About the MSc programme
The MSc in International Relations Theory is based in the Department of International Relations and offers the following benefits:
Study in a leading world centre for the subject, situated in the only UK institution devoted to the social sciences, and in a thriving research community which (together with the Government Department) received one of the highest rankings in the 2008 Research Assessment Exercise.
A strong focus on theory together with a wide choice of optional subjects.
The opportunity to participate in the editing and production of Millennium, one of the leading international relations journals.
The programme is designed for students who want to look deeply at the theoretical aspects of international relations. Materials to be studied include classical and contemporary forms of realism and liberalism, the 'English School', constructivism, critical approaches to the subject, normative theory, and feminist scholarship. The programme is particularly suitable for those students intending to proceed to a research degree and an academic career, but will also be of interest to anyone who wishes to deepen their conceptual grasp of contemporary IR.
Most of the teaching takes place in the Michaelmas and Lent terms. A 10,000 word dissertation must be submitted by 1 September.
Students will be expected to choose courses to the value of two units from a range of options.
Please read the following important information before referring to full details of course options found in the Programme Regulations.
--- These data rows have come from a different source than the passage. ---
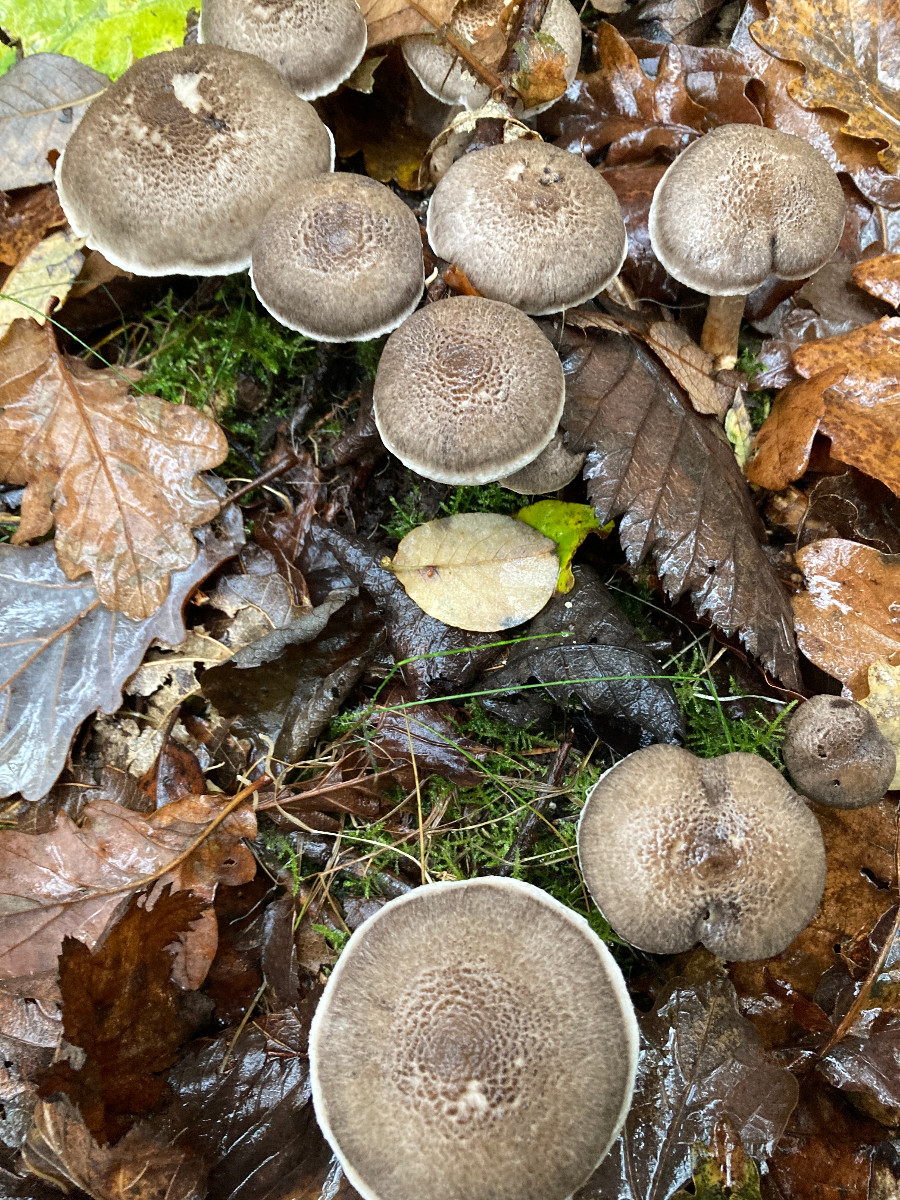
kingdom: Fungi
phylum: Basidiomycota
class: Agaricomycetes
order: Agaricales
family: Tricholomataceae
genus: Tricholoma
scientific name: Tricholoma cingulatum
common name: ring-ridderhat
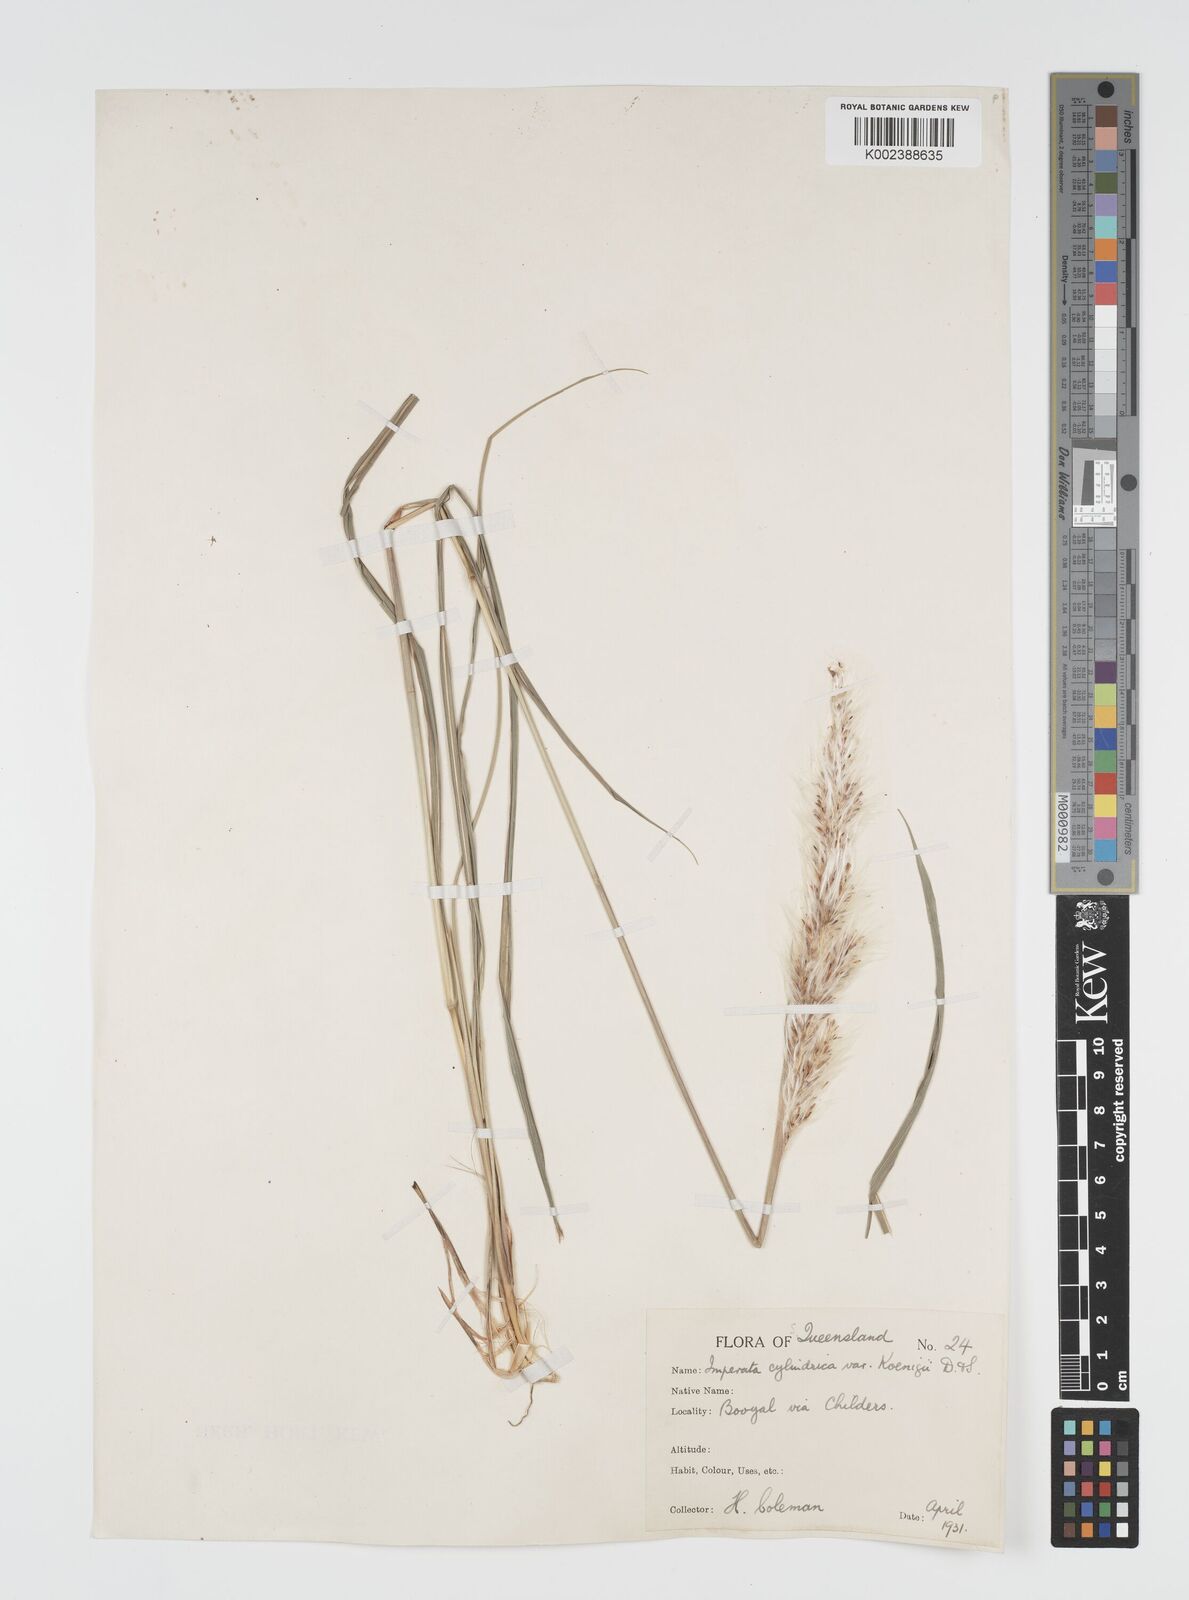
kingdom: Plantae
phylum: Tracheophyta
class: Liliopsida
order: Poales
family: Poaceae
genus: Imperata
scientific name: Imperata cylindrica
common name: Cogongrass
The programme regulations available are for the current academic session and may be subject to change before the beginning of the next academic year. For more information about course availability in the next academic session, please contact the relevant academic department. The School reserves the right at all times to withdraw, suspend or alter particular courses and syllabuses, and to alter the level of fees. Courses are on occasion capped (limited to a maximum number of students) or subject to entry conditions requiring the approval of the course convenor. The School cannot guarantee that places on specific courses will be available.
Most of our former MSc students go on to work in government, international organisations, financial institutions, journalism and corporations, but a good number continue on to research degrees and the academic profession.